Another aspect of the Policy which requires mention
is the fixation of income slabs. On 1 November 2008, as
noticed by the High Court, the Secretary, Public Works
Department, addressed a communication to the Engineer-in-
Chief adverting to a letter dated 29 September 2008 of
the Finance Department, bearing No. PBW-A-B(2)-34/2006.
The income criteria which was prescribed by the Finance
Department was in the following terms:
11
“The Income Criteria fixed by the Finance Department takes into consideration maximum family income ceiling fixed by the finance Deptt. for a family for 4 members as Rs. 1.00 lac and for smaller families, the internal criteria is Rs. 25,000/- per person, per annum. Thus, if there is only one dependent, the overall income limit to be considered is Rs. 25,000/- per annum. In case, there are two dependents of the deceased, the income of the applicant should not exceed Rs. 50,000/- per annum. In case of three dependents, the overall income should not exceed Rs. 75,000/- per annum. The overall income limit is Rs. 1.00 lac per annum, even if family size is more than four. Gratuity, leave encashment, commutation amount are excluded for purpose of calculating family income but monthly pension/family pension, Dearness Relief, Interim Relief is included for calculation of yearly family income.”
--*--
## [Things to do]
A) Answer these questions from the excerpt on income slabs:
(i) On what date did the Secretary, Public Works Department, write to the Engineer-in-Chief?
(ii) What income limit applies when the deceased has two dependents?
(iii) Which amounts are excluded when family income is calculated?
B) Reproduce the passage of the excerpt on income slabs between "Another aspect of" and "bearing No. PBW-A-B(2)-34/2006.", inclusive.
C) Write the next part of the excerpt on the Policy's income slabs, picking up after its final sentence.

## [Available data]
--*--
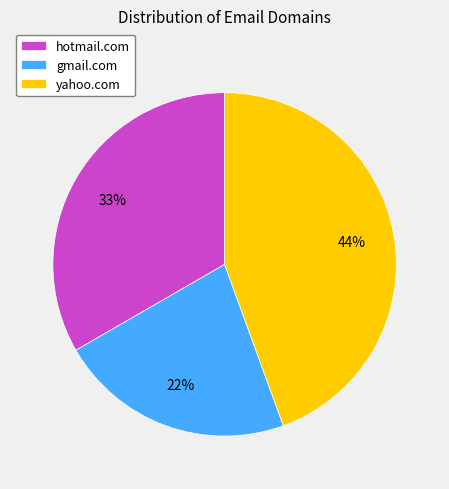

To the nearest percent, what portion does yahoo.com represent?

44%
--*--
## [Responses per task]
A)
(i) 1 November 2008
(ii) Rs. 50,000/- per annum
(iii) Gratuity, leave encashment and commutation amount

B)
Another aspect of the Policy which requires mention
is the fixation of income slabs. On 1 November 2008, as
noticed by the High Court, the Secretary, Public Works
Department, addressed a communication to the Engineer-in-
Chief adverting to a letter dated 29 September 2008 of
the Finance Department, bearing No. PBW-A-B(2)-34/2006.

C)
The High Court has adverted to the fact that the
income limit of Rs.1,00,000/- was subsequently revised to
Rs.1,50,000/-. We have been informed during the course
of the hearing by Mr. P.S. Patwalia, learned senior
counsel appearing on behalf of the State, that this
revision took place on 20 April 2011.
The High Court while dealing with the first issue
which it framed for decision, held that the State is not
entitled to take into account family pension and other
terminal benefits in determining whether compassionate
appointment should be granted to the dependant of a
deceased employee.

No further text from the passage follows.